Request 1 -> In the records, please reproduce everything from the line containing "rdzeniami Tensor piątej generacji." down to the line containing "as principais notícias e informações do SUS", both included, and leave out the pictures.

++++++++++

/sep_spider

Spider for UCAS class resources

Primary LanguagePython

SepSpider: Spider for UCAS SEP platform

SepSpider is a spider based on scrapy and selenium for automatically crawling and updating UCAS class resources. It's also suitable for server deployment.

Requirements

  1. Linux (Ubuntu recommended)
  2. Python3
    • scrapy
    • pillow
    • selenium
  3. Firefox

Usage

  1. Set up account info at sep_spider/custom_setting.py.
# sep user info
SEP_USER = 'your sep account (email)'
SEP_PASSWD = 'your password'

# The spider use Yundama for Captcha recognition.
# If you don't have one, create an User account (NOT a Developer one) at:
# http://www.yundama.com/
# and add some credits to it.

# yundama user info
YDM_INFO = {
    'username': 'yundama username',
    'password': 'yundama password',
    'appid': 8741,
    'appkey': 'c2f7b93e58d4721079da3822c7aad5d4'
}

# where to store you file
CUSTOM_FILES_STORE = 'sep/'

# touch reload path used by listener
RELOAD_PATH = './reload'

Yundama account is needed for Captcha recognition. Create an User (NOT Developer) account at http://www.yundama.com/ and add a little credits to it. 5 RMB is enough for a year's use.

  1. run spider
cd sep_spider
scrapy crawl sep_spider

The default location to store files is ./sep. It can be customized in sep_spider/custom_setting.py.

Listener usage

For server deployment, you can run listener.py to listen to the changes of reload file as the signal of recrawling. Recrawling will only download non-existing files. It won't modify existing files.

  1. Set up your environment and account info (see above)
  2. Run listener.py
python listener.py
  1. Everytime you modify the reload file, the spider will recrawl the resources. The location of reload file is customizable in sep_spider/custom_setting.py.
touch reload

++++++++++

Request 2 -> Write out the SepSpider text, everything from "Requirements" down to "info at sep_spider/custom_setting.py.", without changing a character.

++++++++++

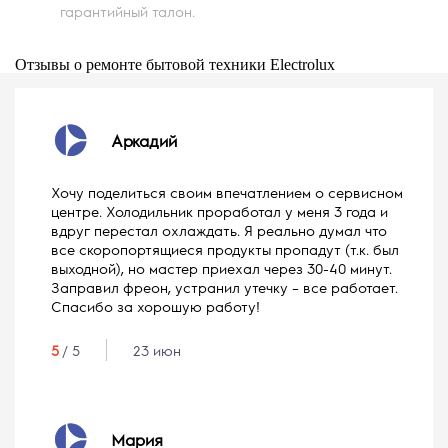
гарантийный талон.
Отзывы о ремонте бытовой техники Electrolux
Аркадий
Хочу поделиться своим впечатлением о сервисном
центре. Холодильник проработал у меня 3 года и
вдруг перестал охлаждать. Я реально думал что
все скоропортящиеся продукты пропадут (т.к. был
выходной), но мастер приехал через 30-40 минут.
Заправил фреон, устранил утечку – все работает.
Спасибо за хорошую работу!
5
/ 5
23 июн
Мария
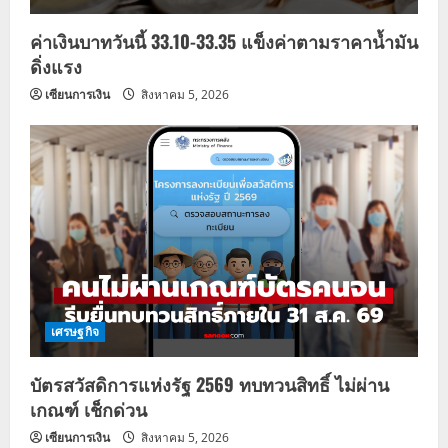
ค่าเงินบาทวันนี้ 33.10-33.35 แข็งค่าตามราคาน้ำมัน
ดิ่งแรง
เซียนการเงิน
สิงหาคม 5, 2026
เศรษฐกิจ
บัตรสวัสดิการแห่งรัฐ 2569 ทบทวนสิทธิ์ ไม่ผ่าน
เกณฑ์ เช็กด่วน
เซียนการเงิน
สิงหาคม 5, 2026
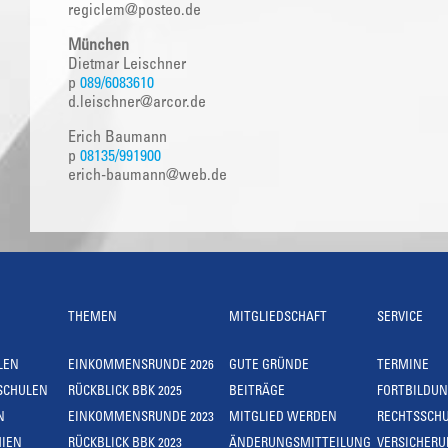
regiclem@posteo.de
München
Dietmar Leischner
p
089/6083610
d.leischner@arcor.de
Erich Baumann
p
08135/991900
erich-baumann@web.de
THEMEN
MITGLIEDSCHAFT
SERVICE
LEN
EINKOMMENSRUNDE 2026
GUTE GRÜNDE
TERMINE
SCHULEN
RÜCKBLICK BBK 2025
BEITRÄGE
FORTBILDU
N
EINKOMMENSRUNDE 2023
MITGLIED WERDEN
RECHTSSCH
IEN
RÜCKBLICK BBK 2023
ÄNDERUNGSMITTEILUNG
VERSICHER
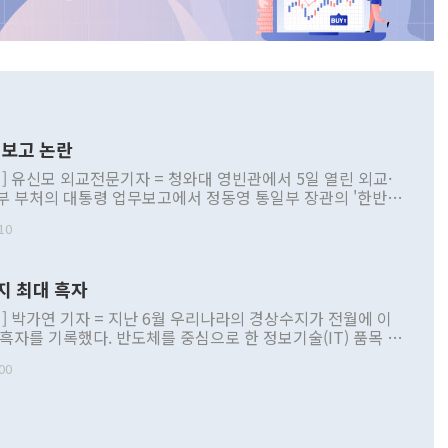
보고 논란
] 유신모 외교전문기자 = 청와대 영빈관에서 5일 열린 외교·
부 부처의 대통령 업무보고에서 정동영 통일부 장관의 '한반도
 구상'과 업무보고 발언이 논란을 빚고 있다. 이날 정 장관의
10
정부 내 조율을 거치지 않은 사안을 정책으로 추진하겠다고 공
는가 하면 사실 관계에 맞지 않은 설명도 있었다. 이재명 대통
로 신중을 기해 달라고 경고했고, 조현 외교부 장관은 '이상
지 최대 흑자
 근거한 비현실적 구상'이라는 비판을 내놨다. 그동안 정 장
책 관련 발언이 물의를 빚은 적은 여러 번 있지만 대통령과 유
] 박가연 기자 = 지난 6월 우리나라의 경상수지가 전월에 이
이 공개적으로 부정적 입장을 표명한 것은 이례적이다. 정 장
 흑자를 기록했다. 반도체를 중심으로 한 정보기술(IT) 품목 수
대북 접근법과 월권을 제어해야 한다는 목소리도 높아지고 있
간 상품수출이 처음으로 1000억달러를 넘어선 영향이다. [자
00
 따르
기자간담회를 하고 있다. [사진=통일부] 2026.07.23 ◆통일
 경상수지는 497억3000만달러 흑자로 집계됐다. 전월(386억
 넘어선 주장 정 장관은 이날 업무보고에서 '한반도 평화공존
)에 이어 두 달 연속 월간 기준 역대 최대 기록을 갈아치웠다.
 설명하면서 이재명 정부 2년차 핵심 과제로 상호 존중·평화
해 상반기 누적 경상수지 흑자는 1910억1000만달러를 기록
·핵 없는 한반도 등 3대 기본 방향을 제시했다. 정 장관은 "대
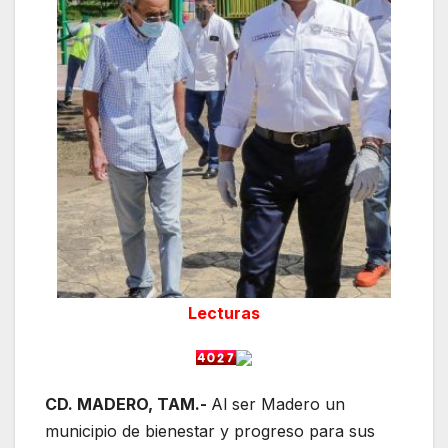
Lecturas
CD. MADERO, TAM.-
Al ser Madero un
municipio de bienestar y progreso para sus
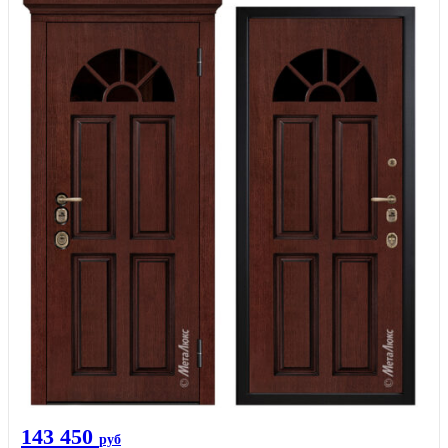
143 450
руб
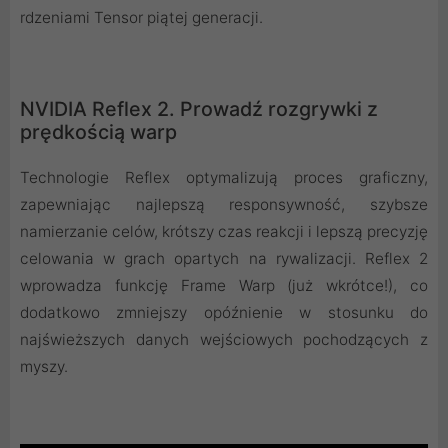
rdzeniami Tensor piątej generacji.
NVIDIA Reflex 2. Prowadź rozgrywki z
prędkością warp
Technologie Reflex optymalizują proces graficzny,
zapewniając najlepszą responsywność, szybsze
namierzanie celów, krótszy czas reakcji i lepszą precyzję
celowania w grach opartych na rywalizacji. Reflex 2
wprowadza funkcję Frame Warp (już wkrótce!), co
dodatkowo zmniejszy opóźnienie w stosunku do
najświeższych danych wejściowych pochodzących z
myszy.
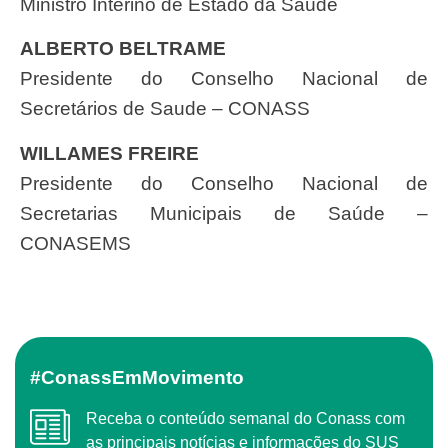
Ministro Interino de Estado da Saúde
ALBERTO BELTRAME
Presidente do Conselho Nacional de
Secretários de Saude – CONASS
WILLAMES FREIRE
Presidente do Conselho Nacional de
Secretarias Municipais de Saúde –
CONASEMS
#ConassEmMovimento
Receba o conteúdo semanal do Conass com
as principais notícias e informações do SUS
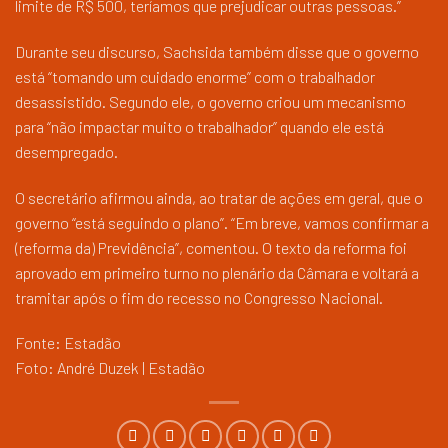
limite de R$ 500, teríamos que prejudicar outras pessoas.”
Durante seu discurso, Sachsida também disse que o governo
está “tomando um cuidado enorme” com o trabalhador
desassistido. Segundo ele, o governo criou um mecanismo
para “não impactar muito o trabalhador” quando ele está
desempregado.
O secretário afirmou ainda, ao tratar de ações em geral, que o
governo “está seguindo o plano”. “Em breve, vamos confirmar a
(reforma da) Previdência”, comentou. O texto da reforma foi
aprovado em primeiro turno no plenário da Câmara e voltará a
tramitar após o fim do recesso no Congresso Nacional.
Fonte: Estadão
Foto: André Duzek | Estadão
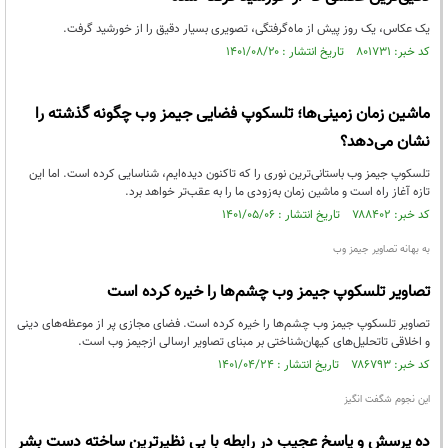
یک عکاس، یک روز پیش از ماه‌گرفتگی، تصویری بسیار دقیق را از خورشید گرفت.
کد خبر: ۸۰۱۷۳۱ تاریخ انتشار : ۱۴۰۱/۰۸/۲۰
ماشین زمان زمینی‌ها؛ تلسکوپ فضایی جیمز وب چگونه گذشته را
نشان می‌دهد؟
تلسکوپ جیمز وب باستانی‌ترین نوری را که تاکنون دیده‌ایم، شناسایی کرده است. اما این
تازه آغاز راه است و ماشین زمان به‌زودی ما را به عقب‌تر خواهد برد.
کد خبر: ۷۸۸۴۰۲ تاریخ انتشار : ۱۴۰۱/۰۵/۰۶
به بهانه تصاویر جیمز وب
تصاویر تلسکوپ جیمز وب چشم‌ها را خیره کرده است
تصاویر تلسکوپ جیمز وب چشم‌ها را خیره کرده است. فضای مجازی پر از موعظه‌های دینی
و اخلاقی تاتحلیل‌های کیهان‌شناختی بر مبنای تصاویر ارسالی ازجیمز وب است.
کد خبر: ۷۸۶۷۹۳ تاریخ انتشار : ۱۴۰۱/۰۴/۲۴
این نجوم شگفت انگیز
ده پرسش و پاسخ عجیب در رابطه با بی نظیرترین ساخته دست بشر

++++++++++

Answer 1 ->
rdzeniami Tensor piątej generacji.
NVIDIA Reflex 2. Prowadź rozgrywki z
prędkością warp
Technologie Reflex optymalizują proces graficzny,
zapewniając najlepszą responsywność, szybsze
namierzanie celów, krótszy czas reakcji i lepszą precyzję
celowania w grach opartych na rywalizacji. Reflex 2
wprowadza funkcję Frame Warp (już wkrótce!), co
dodatkowo zmniejszy opóźnienie w stosunku do
najświeższych danych wejściowych pochodzących z
myszy.
Ministro Interino de Estado da Saúde
ALBERTO BELTRAME
Presidente do Conselho Nacional de
Secretários de Saude – CONASS
WILLAMES FREIRE
Presidente do Conselho Nacional de
Secretarias Municipais de Saúde –
CONASEMS
#ConassEmMovimento
Receba o conteúdo semanal do Conass com
as principais notícias e informações do SUS

Answer 2 ->
Requirements

  1. Linux (Ubuntu recommended)
  2. Python3
    • scrapy
    • pillow
    • selenium
  3. Firefox

Usage

  1. Set up account info at sep_spider/custom_setting.py.